29 Ağustos 1920’de kurulan Buhara Geçici Hükümeti’nde Osman Hoca Maliye Bakanı görevini üstlenmiş, Alim Han Afganistan’a kaçmıştı. Bu arada Buhara’nın doğusunda özerk Şarki Buhara Milli Hükümeti” kurulmuş, başına da Muhtar Vekil olarak Osman Hoca getirilmişti. 
23 Eylül 1921’de Buhara’da yapılan üçüncü kurultayda Cumhurbaşkanı seçilen Osman Hoca 44 yaşındaydı.

Girdi Verileri »
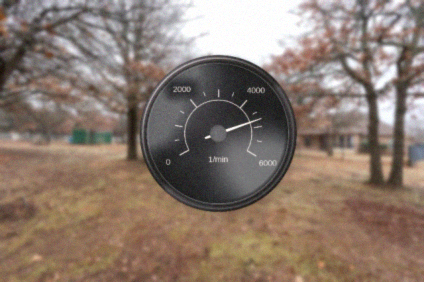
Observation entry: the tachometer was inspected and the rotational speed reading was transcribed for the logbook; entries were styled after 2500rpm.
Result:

Yapılacak Görevler »
**A.** Buhara metninin "29 Ağustos 1920’de" ile "Osman Hoca getirilmişti." arasındaki bölümünü, ikisi de dahil olmak üzere, "Maliye Bakanı" ifadesini "Dışişleri Bakanı" ile değiştirerek yeniden yazın.
**B.** Buhara metninde Osman Hoca'nın üstlendiği ya da seçildiği bütün görev unvanlarını sıralayın.
**C.** Buhara metnini kaldığı yerden sürdürün.

Görev Yanıtları »
**A.**
29 Ağustos 1920’de kurulan Buhara Geçici Hükümeti’nde Osman Hoca Dışişleri Bakanı görevini üstlenmiş, Alim Han Afganistan’a kaçmıştı. Bu arada Buhara’nın doğusunda özerk Şarki Buhara Milli Hükümeti” kurulmuş, başına da Muhtar Vekil olarak Osman Hoca getirilmişti.

**B.** Maliye Bakanı, Muhtar Vekil, Cumhurbaşkanı

**C.**
Osman Hoca devletinin devamını sağlamak için Osmanlı İmparatorluğu ile temasa geçti; o sıralar Buhara yakınlarında bulunan Enver Paşa ile görüştü. Rus garnizonuna baskınlar düzenledi. Bu arada Rusya’dan kaçan esir Türk subaylarının yardımı ile çağdaş donanımlı bir ordu kurmaya çalıştı. Anadolu’da Kurtuluş Savaşı veren kardeşlerine 100 milyon Timur altını gönderdi. Osman Hocayı, kısa süreli cumhurbaşkanlığı dönemindeki bir çalışmalarından dolayı, her zaman minnetle ve şükranla anmamız gerekiyor.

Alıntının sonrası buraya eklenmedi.